* _PROBLEM DETAILS_:
Begin with the line in which "for a type." appears and end with the final line of the entries. Retype each one exactly and add nothing.

Excerpts from a dataset:
= = = = =

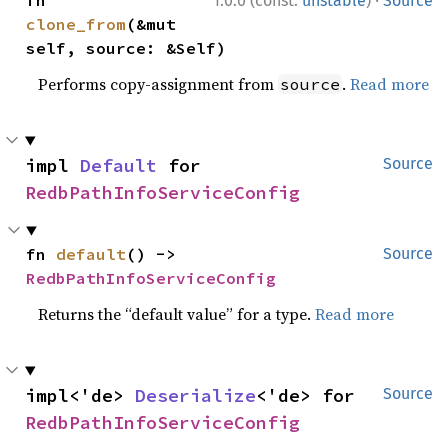
·
fn 
1.0.0 (const:
unstable
)
Source
clone_from
(&mut 
self, source: &Self)
Performs copy-assignment from
.
Read more
source
impl 
Default
 for 
Source
RedbPathInfoServiceConfig
fn 
default
() -> 
Source
RedbPathInfoServiceConfig
Returns the “default value” for a type.
Read more
impl<'de> 
Deserialize
<'de> for 
Source
RedbPathInfoServiceConfig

= = = = =

* _OUTPUT OF THE EXERCISE_:
Returns the “default value” for a type.
Read more
impl<'de> 
Deserialize
<'de> for 
Source
RedbPathInfoServiceConfig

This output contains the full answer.